Friday morning, Tom and I (Shale) were up not-so-bright and early after our late night of turtle watching to join the “Attackers” on their trail clearing hike up the two tallest hills in the Grenadines, Big Hill and Taboi. Armed with cutlasses (someone unversed in the local lingo might call them machetes), Roseman and our other local guides hacked a steep trail through all manner of exotic tropical flora, ranging from the deadly Devil’s Nettle to the incredibly tasty and refreshing local wild cherries, which proved a welcome snack. Our companions were a diverse lot, including visitors from Guyana, Jamaica, and St. Vincent, in addition to the gregarious Union Island locals—Roseman and Stanton even brought along their children to add to our little trail breaking community. After hours of trekking, filming, eating cherries, and plenty of playful banter, we eventually reached the 999-foot peak of Mount Taboi and the fantastic views of island and ocean which awaited us there. Of course, it was all downhill from there, and we made it down to Clifftown just in time for a fantastic twilight display of traditional drumming and dancing performed in the town square by some of the local youths. The performance was an exhibition of the skills developed in a summer dance camp supported by a local school, and a great insight into the local culture of this secluded island in the beautiful Caribbean.

-Shale

 Traditional Drumming and Dancing

Traditional Drumming and Dancing

 Katrina

Katrina

 Bap with his corn.

Bap with his corn.

Saturday, Shale and I caught the Attackers' founder Katrina, singing at a gospel event and sunday, we met up with Bap at his farm and he talked about farming (he has a huge collection of refrigerators that he uses as planters), the Union community, his steel-drumming days, and gave us a bit of insight into the 1979 insurrection. (There was talk of Union succeeding in the late 1970's, but the uprising was quickly put down by the SVG government.)

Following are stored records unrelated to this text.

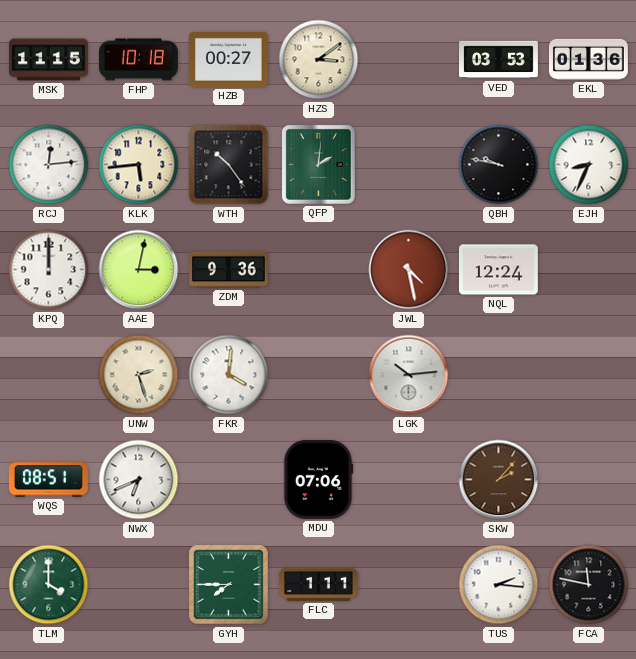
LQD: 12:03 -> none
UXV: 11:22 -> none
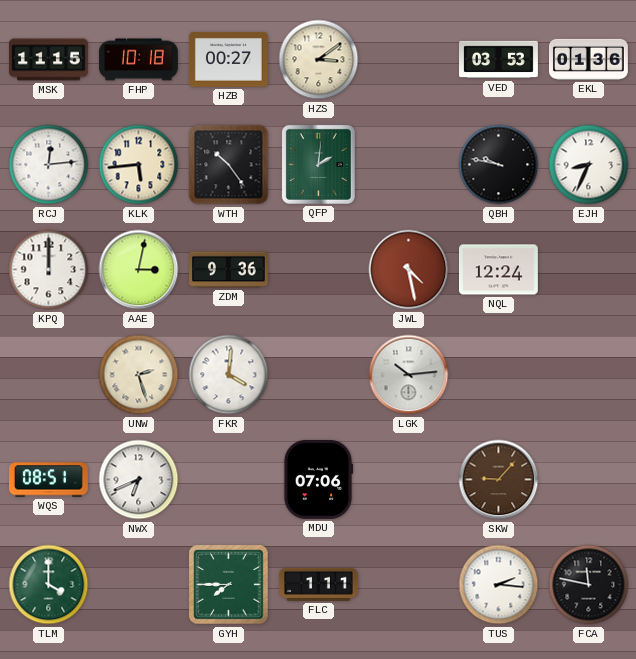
SKW: 2:07 -> 9:07
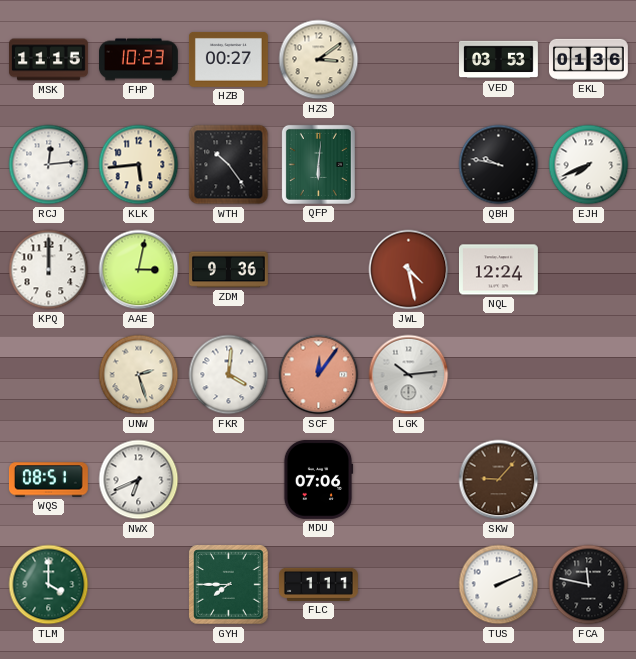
FHP: 10:18 -> 10:23
QFP: 2:01 -> 6:01
EJH: 8:34 -> 7:41
SCF: none -> 12:06
TUS: 2:16 -> 2:11
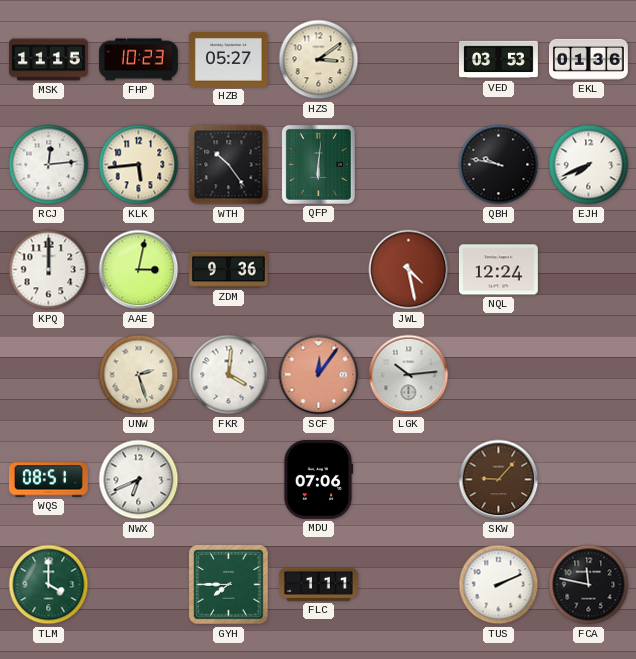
HZB: 00:27 -> 05:27
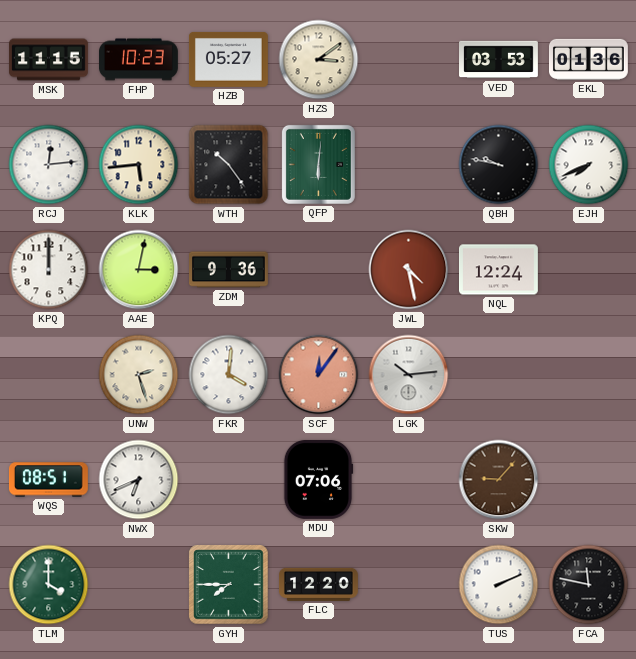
FLC: 1:11 -> 12:20
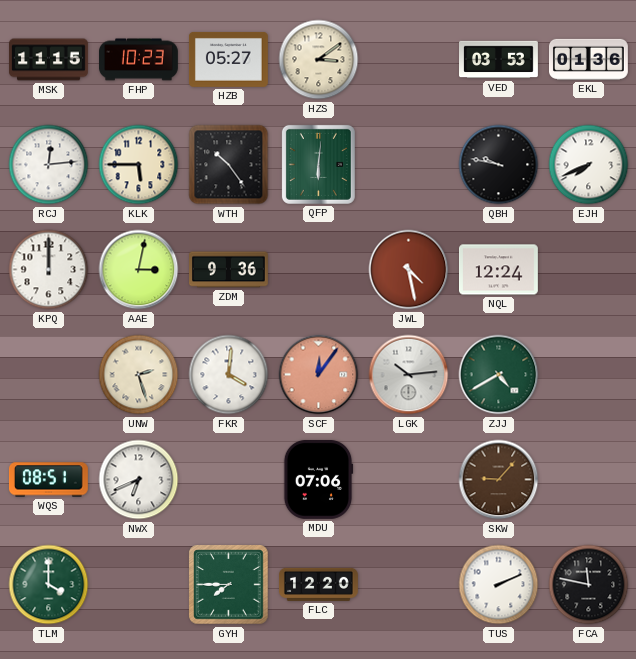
KLK: 5:44 -> 5:45
ZJJ: none -> 4:40
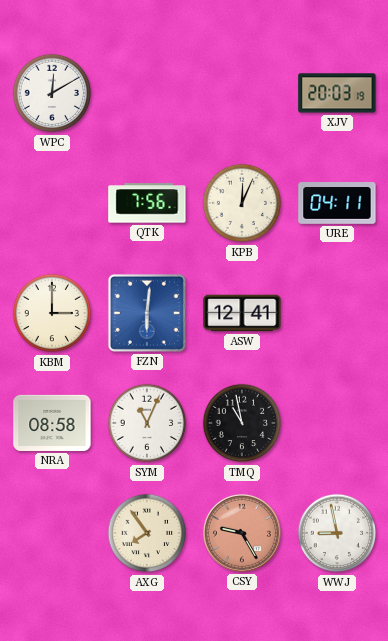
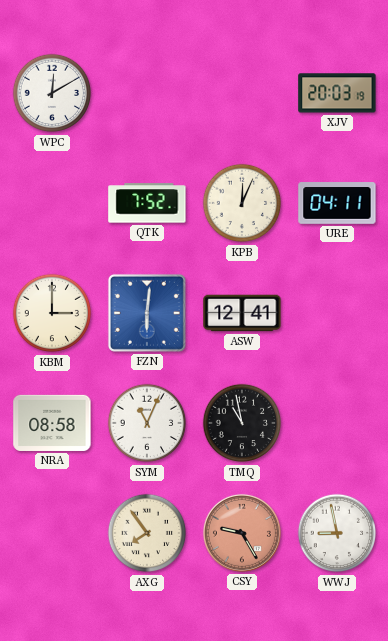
QTK: 7:56 -> 7:52
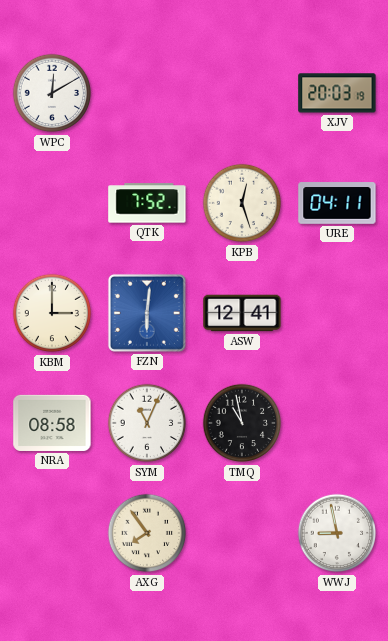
KPB: 12:04 -> 12:27
CSY: 9:25 -> none
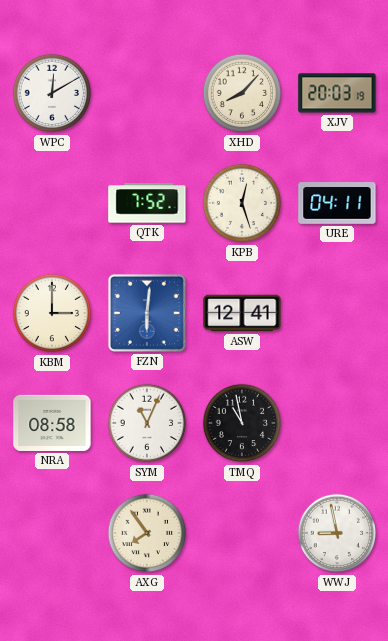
XHD: none -> 8:07
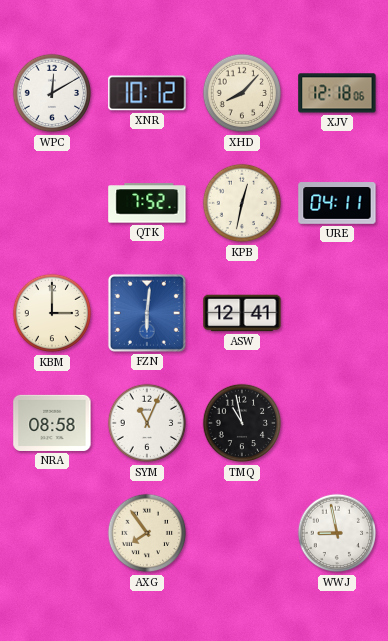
XNR: none -> 10:12
XJV: 20:03 -> 12:18
KPB: 12:27 -> 12:32
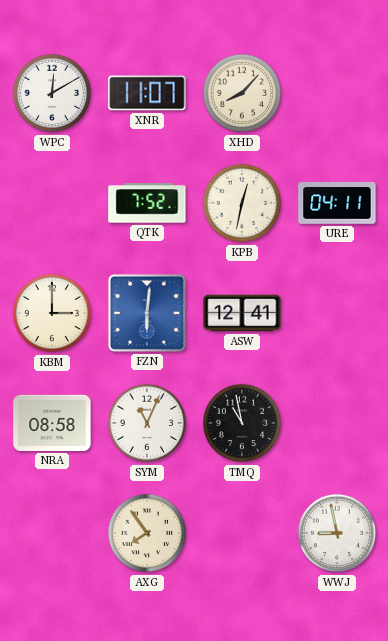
XNR: 10:12 -> 11:07
XJV: 12:18 -> none
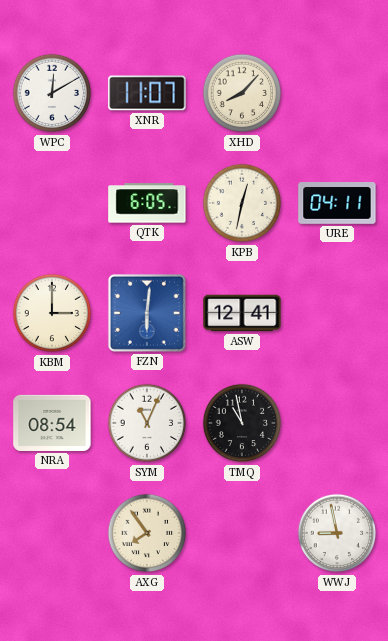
QTK: 7:52 -> 6:05
NRA: 08:58 -> 08:54
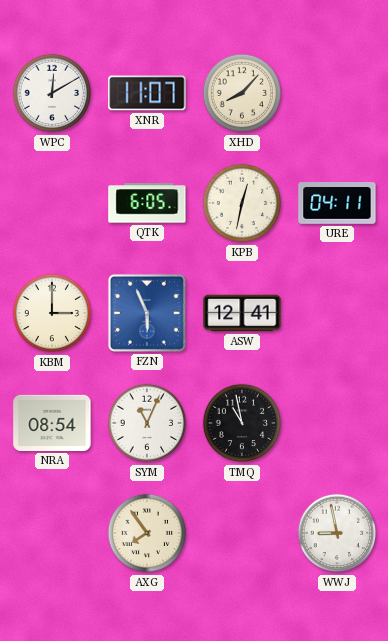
FZN: 6:01 -> 5:56
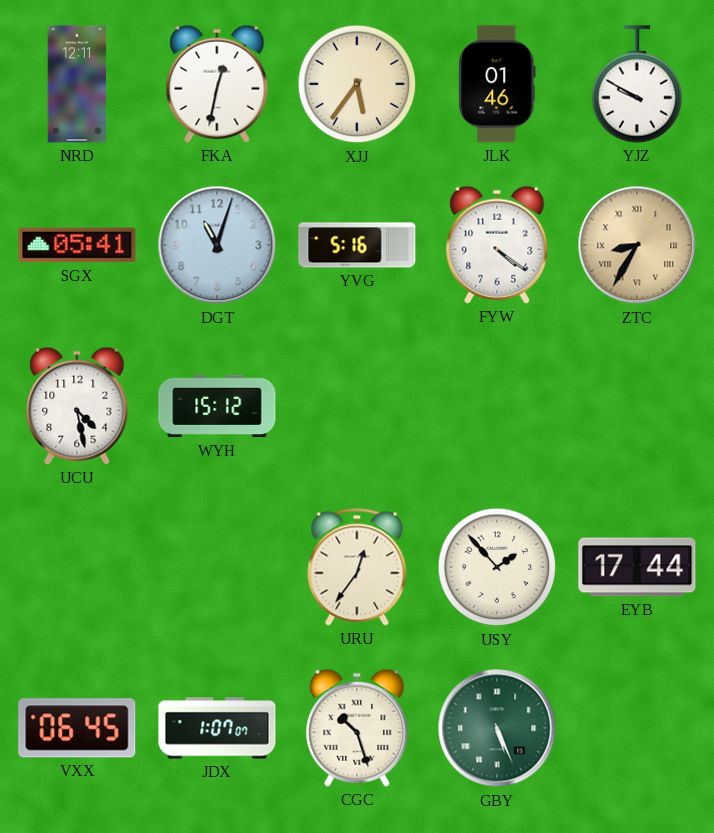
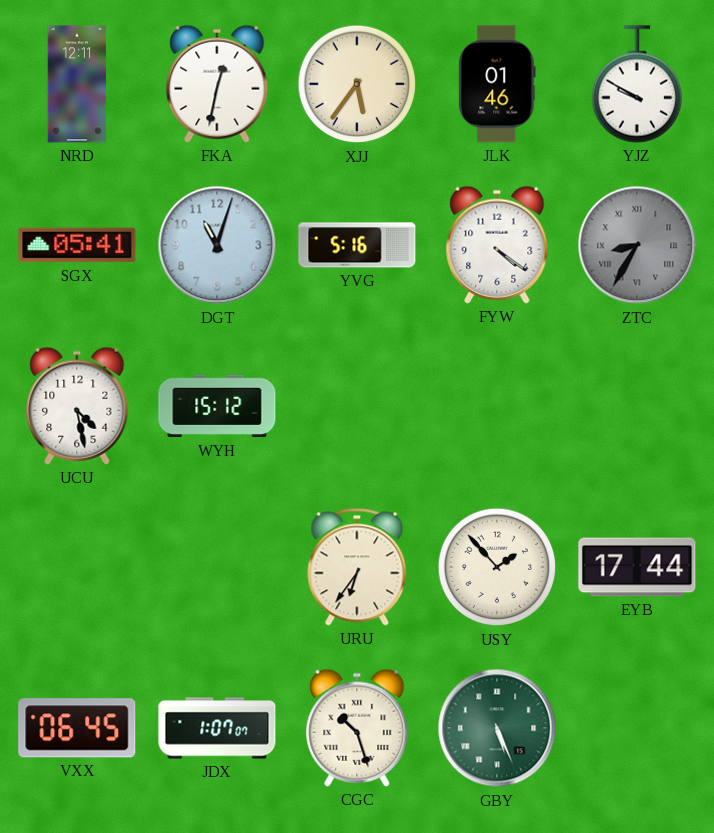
ZTC dial: champagne -> grey
URU: 12:36 -> 6:36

We've met so many interesting, motivated, and funny people in Union and we're all really looking forward to another week on this small, sunny island.

Side note: I bumped into Captain Elvis this evening hanging out by the jetty with some Union locals. In street clothes and with a beer in his hand, he greeted me warmly.  He told me the ferry schedule keeps him in port till Wednesday. He has a cabin on the ferry, and he gets to spend tomorrow on the island. "We've been doing this route for 4 years," he said. "I'm originally from Bequia, but Union is my favorite."